#### Input ####

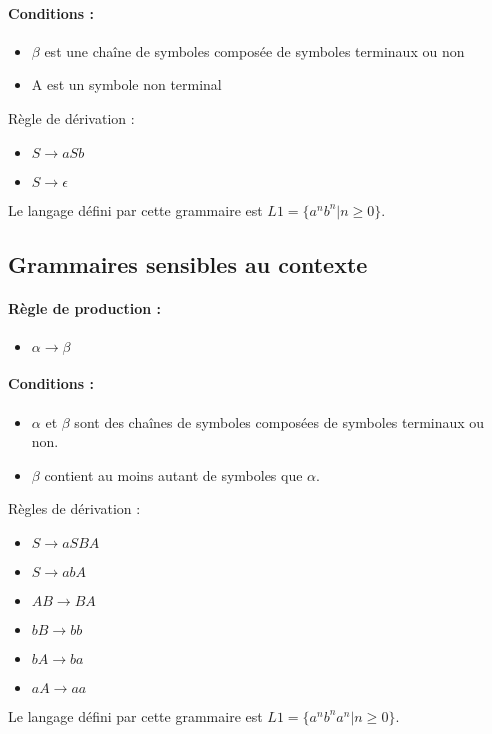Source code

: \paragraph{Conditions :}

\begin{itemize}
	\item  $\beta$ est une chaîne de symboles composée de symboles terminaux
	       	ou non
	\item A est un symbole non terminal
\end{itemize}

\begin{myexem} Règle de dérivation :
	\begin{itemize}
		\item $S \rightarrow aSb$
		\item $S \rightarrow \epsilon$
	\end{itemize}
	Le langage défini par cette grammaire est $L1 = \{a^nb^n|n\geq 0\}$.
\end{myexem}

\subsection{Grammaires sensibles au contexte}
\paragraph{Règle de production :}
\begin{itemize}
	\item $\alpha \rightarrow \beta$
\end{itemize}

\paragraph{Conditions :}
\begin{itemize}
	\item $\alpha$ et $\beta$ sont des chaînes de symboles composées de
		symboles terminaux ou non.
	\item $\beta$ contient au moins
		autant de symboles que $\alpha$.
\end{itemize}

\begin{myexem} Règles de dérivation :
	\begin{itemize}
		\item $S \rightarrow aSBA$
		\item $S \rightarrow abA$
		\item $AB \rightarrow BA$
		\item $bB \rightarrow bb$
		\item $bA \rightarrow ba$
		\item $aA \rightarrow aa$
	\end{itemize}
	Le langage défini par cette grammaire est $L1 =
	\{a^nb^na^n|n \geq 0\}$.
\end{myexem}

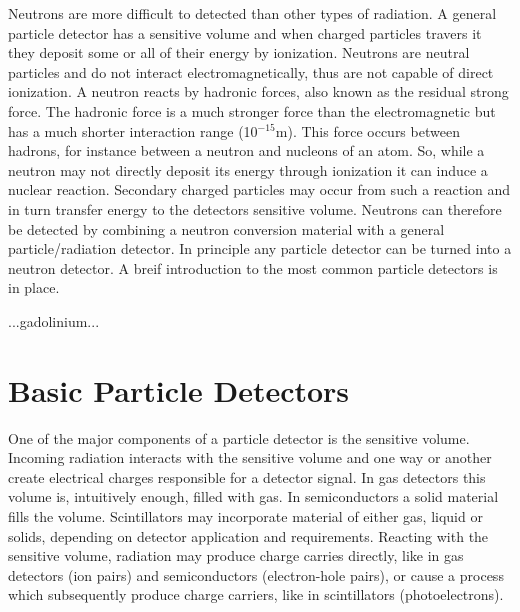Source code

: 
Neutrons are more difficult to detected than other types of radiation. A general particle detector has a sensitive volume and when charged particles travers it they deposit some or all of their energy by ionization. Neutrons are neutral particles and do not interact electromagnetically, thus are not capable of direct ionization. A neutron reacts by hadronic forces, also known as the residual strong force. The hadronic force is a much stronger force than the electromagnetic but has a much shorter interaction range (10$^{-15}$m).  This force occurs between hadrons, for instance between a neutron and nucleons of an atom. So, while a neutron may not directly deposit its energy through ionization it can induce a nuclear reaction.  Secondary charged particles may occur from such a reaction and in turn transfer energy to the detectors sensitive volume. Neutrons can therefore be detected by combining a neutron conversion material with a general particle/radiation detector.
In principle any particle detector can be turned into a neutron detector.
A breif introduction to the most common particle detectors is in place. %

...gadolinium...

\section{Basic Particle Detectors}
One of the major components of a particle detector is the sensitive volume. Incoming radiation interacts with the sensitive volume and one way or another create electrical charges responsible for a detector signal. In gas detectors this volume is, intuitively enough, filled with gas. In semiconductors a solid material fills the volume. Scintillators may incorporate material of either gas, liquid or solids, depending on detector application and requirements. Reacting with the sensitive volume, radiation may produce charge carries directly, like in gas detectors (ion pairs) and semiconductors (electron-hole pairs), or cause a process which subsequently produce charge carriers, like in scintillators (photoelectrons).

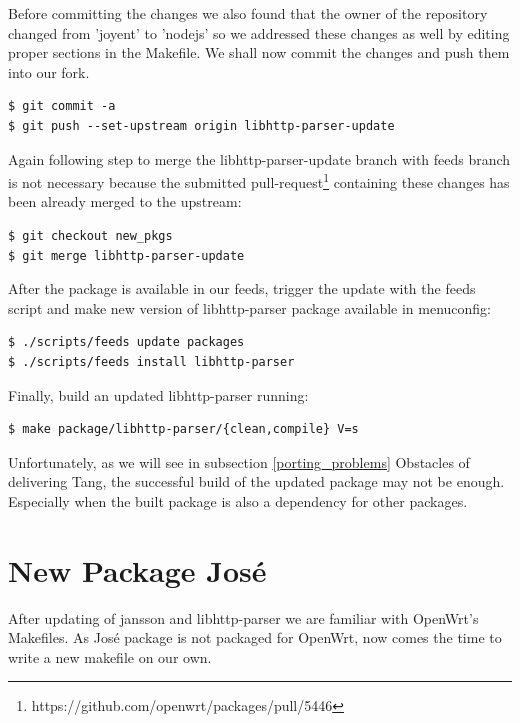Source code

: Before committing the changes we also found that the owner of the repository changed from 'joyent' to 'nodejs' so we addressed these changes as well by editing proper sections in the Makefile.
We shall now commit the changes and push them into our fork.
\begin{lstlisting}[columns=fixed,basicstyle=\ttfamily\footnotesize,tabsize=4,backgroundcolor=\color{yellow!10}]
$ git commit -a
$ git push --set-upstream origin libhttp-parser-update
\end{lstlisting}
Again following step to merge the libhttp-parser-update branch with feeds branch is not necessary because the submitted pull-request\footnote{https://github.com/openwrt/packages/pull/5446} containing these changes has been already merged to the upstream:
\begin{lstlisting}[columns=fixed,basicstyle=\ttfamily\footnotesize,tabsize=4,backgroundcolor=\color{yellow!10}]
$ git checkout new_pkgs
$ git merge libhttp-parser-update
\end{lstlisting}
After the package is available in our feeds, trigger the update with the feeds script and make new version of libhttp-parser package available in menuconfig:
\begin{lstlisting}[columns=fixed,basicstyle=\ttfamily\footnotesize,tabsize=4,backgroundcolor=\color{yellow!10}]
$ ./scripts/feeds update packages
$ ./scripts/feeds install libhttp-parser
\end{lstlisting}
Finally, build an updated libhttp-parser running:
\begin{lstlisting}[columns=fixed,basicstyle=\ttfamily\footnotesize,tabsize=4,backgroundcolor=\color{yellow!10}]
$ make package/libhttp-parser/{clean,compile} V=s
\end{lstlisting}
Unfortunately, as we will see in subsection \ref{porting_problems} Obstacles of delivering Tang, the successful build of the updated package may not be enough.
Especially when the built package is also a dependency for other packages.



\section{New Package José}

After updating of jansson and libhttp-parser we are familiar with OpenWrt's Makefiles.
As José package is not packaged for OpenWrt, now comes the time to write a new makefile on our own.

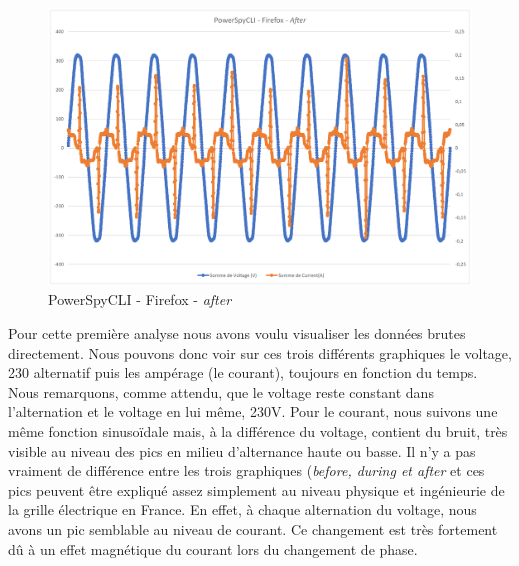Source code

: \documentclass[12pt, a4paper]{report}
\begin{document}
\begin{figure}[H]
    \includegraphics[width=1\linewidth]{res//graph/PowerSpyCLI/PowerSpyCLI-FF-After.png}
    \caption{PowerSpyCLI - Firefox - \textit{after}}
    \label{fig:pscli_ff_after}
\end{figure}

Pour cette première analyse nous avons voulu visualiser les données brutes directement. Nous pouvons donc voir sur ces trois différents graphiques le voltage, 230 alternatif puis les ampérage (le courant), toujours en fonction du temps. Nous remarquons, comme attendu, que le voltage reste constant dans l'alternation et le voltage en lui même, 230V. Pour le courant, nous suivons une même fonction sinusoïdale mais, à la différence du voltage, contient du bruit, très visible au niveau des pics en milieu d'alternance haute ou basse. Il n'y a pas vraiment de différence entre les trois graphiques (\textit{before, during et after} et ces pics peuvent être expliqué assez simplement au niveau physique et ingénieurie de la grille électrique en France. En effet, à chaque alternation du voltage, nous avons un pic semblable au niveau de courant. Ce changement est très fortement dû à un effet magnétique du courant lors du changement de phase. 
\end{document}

####
#### Input ####

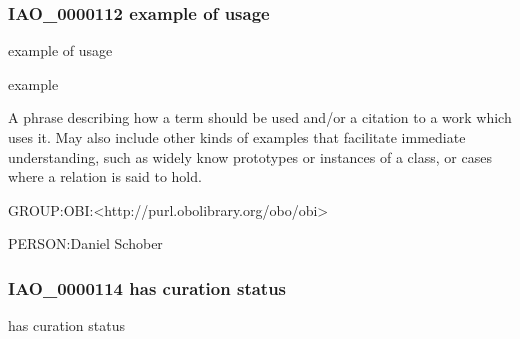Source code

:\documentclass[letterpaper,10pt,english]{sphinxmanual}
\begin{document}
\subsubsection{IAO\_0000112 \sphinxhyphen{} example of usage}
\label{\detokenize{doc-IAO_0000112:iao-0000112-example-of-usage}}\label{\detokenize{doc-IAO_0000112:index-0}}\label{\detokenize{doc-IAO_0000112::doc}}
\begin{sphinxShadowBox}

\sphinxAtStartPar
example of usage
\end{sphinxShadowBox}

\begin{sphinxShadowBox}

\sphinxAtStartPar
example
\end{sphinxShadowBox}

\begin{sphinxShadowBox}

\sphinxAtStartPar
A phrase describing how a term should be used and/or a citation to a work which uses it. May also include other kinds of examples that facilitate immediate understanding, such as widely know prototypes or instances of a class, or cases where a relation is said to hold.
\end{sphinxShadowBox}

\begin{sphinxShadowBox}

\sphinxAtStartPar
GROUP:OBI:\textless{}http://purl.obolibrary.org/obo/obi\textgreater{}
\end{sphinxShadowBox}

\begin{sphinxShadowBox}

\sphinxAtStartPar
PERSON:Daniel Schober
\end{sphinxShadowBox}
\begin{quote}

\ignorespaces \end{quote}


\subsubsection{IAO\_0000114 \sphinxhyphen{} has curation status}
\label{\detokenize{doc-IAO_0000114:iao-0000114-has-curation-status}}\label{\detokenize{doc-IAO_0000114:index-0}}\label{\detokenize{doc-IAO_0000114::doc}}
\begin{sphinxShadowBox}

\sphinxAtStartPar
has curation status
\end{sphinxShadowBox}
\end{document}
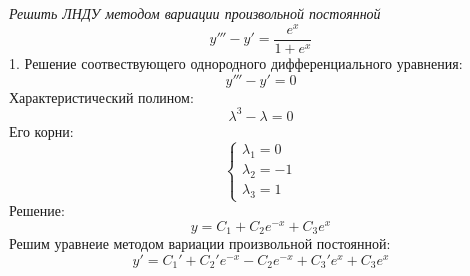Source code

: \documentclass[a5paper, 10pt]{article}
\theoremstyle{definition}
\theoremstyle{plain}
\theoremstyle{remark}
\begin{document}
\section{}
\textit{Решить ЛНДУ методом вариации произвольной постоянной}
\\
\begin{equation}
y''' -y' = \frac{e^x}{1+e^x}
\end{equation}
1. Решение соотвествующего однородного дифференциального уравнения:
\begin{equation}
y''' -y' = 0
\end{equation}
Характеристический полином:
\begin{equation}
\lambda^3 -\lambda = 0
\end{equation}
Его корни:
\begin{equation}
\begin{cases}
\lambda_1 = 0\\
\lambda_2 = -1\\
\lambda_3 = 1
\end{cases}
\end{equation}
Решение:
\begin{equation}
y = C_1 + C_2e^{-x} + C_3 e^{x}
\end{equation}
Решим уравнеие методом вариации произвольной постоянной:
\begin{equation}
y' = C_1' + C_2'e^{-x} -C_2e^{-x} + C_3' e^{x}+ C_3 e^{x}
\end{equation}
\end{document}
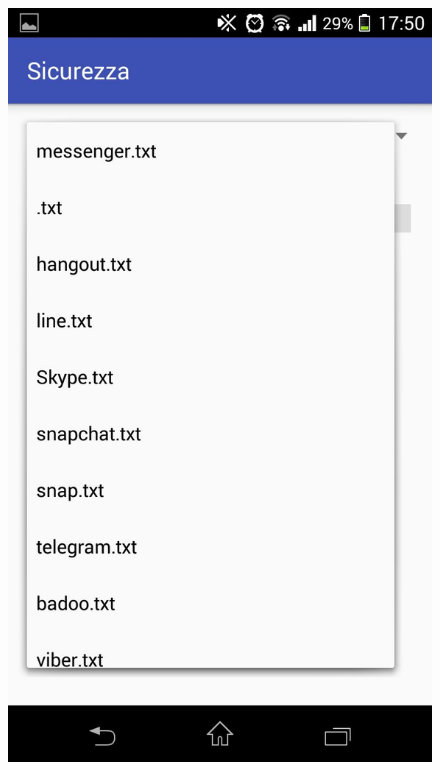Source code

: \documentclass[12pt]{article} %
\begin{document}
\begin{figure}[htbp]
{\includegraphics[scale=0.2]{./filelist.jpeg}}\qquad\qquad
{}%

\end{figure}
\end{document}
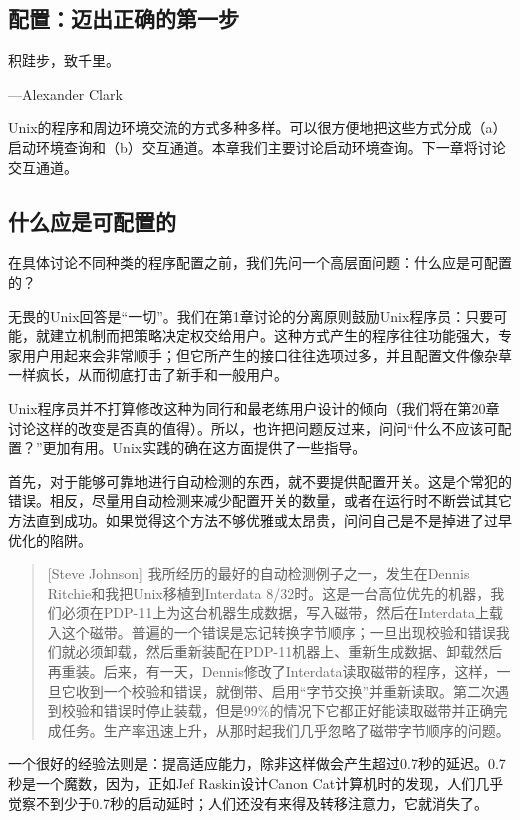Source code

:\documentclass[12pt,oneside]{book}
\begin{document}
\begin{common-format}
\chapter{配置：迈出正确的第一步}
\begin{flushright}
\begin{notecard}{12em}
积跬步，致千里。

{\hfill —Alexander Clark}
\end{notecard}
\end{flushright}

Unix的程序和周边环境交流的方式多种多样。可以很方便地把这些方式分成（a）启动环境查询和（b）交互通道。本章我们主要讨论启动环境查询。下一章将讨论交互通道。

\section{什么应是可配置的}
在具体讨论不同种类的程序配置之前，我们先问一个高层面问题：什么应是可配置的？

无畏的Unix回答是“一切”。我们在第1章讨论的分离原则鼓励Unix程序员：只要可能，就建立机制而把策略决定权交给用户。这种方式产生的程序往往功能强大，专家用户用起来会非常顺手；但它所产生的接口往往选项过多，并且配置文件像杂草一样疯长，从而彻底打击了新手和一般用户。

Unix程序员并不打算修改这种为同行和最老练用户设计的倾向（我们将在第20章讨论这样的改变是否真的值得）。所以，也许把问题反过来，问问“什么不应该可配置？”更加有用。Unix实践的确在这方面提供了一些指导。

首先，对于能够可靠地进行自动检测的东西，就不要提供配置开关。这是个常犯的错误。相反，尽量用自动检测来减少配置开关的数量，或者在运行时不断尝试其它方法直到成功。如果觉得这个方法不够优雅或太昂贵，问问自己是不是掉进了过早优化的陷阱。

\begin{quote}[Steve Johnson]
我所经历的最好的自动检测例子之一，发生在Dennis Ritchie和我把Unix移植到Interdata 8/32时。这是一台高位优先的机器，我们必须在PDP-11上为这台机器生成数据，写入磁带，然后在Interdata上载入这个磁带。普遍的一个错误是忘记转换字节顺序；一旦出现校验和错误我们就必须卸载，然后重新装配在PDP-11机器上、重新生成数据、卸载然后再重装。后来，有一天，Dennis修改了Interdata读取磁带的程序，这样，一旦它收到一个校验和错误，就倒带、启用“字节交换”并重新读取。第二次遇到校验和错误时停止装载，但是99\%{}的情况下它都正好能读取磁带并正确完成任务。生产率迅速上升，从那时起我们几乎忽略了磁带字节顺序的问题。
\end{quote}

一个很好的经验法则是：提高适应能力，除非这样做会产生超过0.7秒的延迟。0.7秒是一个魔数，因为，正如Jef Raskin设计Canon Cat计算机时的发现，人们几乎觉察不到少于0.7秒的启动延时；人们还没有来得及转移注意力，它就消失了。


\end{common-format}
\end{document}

####
#### Input ####

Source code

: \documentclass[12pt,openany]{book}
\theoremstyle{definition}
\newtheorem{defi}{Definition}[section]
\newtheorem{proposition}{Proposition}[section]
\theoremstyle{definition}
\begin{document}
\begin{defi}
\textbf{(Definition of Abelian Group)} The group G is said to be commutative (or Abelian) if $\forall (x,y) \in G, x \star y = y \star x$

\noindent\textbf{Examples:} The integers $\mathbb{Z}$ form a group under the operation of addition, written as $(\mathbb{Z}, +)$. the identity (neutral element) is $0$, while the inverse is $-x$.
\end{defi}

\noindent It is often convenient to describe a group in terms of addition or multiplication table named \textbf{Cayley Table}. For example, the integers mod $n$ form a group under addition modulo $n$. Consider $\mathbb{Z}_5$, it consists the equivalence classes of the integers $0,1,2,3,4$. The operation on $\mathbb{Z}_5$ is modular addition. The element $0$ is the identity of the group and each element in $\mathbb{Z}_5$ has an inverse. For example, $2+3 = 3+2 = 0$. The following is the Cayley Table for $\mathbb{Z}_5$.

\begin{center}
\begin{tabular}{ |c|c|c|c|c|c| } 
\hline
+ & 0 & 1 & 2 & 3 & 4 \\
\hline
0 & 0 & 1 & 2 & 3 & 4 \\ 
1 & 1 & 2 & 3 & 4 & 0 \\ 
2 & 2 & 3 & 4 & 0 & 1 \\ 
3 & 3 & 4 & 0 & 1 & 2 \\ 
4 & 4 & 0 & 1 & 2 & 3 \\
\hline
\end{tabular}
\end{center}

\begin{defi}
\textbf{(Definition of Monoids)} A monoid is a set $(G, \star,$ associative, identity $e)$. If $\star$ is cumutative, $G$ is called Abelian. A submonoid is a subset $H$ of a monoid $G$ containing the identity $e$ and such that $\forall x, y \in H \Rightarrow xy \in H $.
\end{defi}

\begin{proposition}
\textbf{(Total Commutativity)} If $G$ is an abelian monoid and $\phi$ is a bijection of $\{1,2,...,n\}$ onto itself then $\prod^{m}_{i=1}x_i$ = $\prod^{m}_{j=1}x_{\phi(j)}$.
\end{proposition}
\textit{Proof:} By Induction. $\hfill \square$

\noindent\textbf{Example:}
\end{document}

####

▸ Task to complete: Take from the material every line that holds "langage".

▸ Answer for this exercise:
	Le langage défini par cette grammaire est $L1 = \{a^nb^n|n\geq 0\}$.
	Le langage défini par cette grammaire est $L1 =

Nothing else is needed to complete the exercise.